- _MATERIAL SUPPLIED_
════

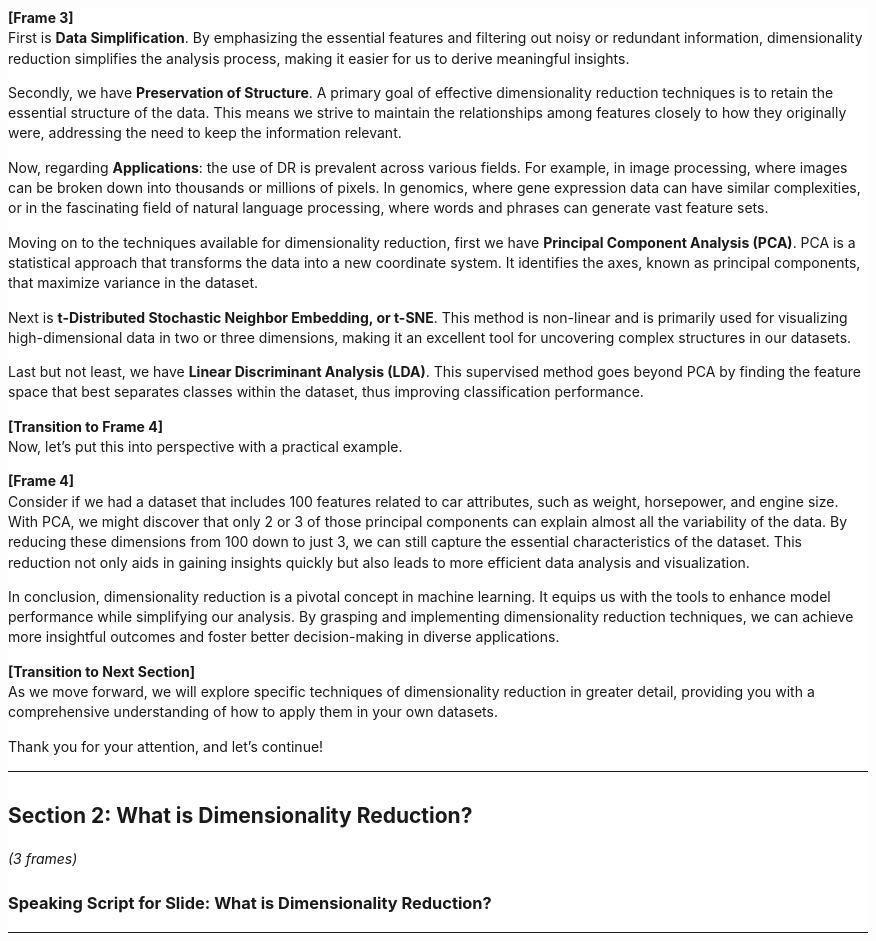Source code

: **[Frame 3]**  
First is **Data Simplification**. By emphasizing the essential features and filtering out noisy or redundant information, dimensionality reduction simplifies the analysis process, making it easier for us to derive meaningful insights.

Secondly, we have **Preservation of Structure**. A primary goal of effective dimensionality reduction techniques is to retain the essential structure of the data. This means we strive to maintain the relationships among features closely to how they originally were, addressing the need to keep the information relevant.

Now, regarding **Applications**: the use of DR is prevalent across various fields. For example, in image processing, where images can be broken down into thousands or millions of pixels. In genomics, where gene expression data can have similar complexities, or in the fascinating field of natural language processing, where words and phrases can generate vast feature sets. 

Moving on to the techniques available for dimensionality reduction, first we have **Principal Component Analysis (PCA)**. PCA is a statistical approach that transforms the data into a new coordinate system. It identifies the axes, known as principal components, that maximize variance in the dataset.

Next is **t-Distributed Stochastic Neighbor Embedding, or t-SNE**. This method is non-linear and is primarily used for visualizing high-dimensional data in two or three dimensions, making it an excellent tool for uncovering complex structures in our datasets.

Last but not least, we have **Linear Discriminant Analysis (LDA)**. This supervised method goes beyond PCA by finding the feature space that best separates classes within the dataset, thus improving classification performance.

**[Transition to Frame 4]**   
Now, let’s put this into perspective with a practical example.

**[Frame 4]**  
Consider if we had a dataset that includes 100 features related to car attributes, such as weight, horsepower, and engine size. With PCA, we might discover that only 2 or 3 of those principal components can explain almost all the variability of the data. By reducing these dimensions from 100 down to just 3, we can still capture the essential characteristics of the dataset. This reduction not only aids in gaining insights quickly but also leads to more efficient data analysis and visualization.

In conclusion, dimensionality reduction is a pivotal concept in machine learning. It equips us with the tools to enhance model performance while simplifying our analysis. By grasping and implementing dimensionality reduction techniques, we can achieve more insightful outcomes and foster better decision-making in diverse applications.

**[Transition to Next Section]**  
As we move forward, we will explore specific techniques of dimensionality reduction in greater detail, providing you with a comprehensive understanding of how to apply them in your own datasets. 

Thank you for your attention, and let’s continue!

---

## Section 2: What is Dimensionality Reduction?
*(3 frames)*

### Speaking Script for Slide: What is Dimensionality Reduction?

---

════

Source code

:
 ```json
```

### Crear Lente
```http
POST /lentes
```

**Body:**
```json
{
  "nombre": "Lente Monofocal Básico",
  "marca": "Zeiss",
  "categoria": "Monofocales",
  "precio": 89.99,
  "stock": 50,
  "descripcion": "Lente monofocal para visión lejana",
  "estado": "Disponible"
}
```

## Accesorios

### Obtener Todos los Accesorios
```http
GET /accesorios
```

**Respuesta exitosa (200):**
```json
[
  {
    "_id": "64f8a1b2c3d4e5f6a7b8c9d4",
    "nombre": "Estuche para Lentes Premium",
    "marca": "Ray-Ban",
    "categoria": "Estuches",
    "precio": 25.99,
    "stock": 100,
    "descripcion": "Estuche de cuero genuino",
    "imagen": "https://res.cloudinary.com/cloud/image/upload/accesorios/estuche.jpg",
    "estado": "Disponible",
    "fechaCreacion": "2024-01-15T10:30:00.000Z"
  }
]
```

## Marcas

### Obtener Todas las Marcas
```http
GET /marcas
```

════

- _TASK GOAL_
The answer must consist solely of the number of lines in the entries that contain the word "insights".

- _YOUR RESPONSE_
2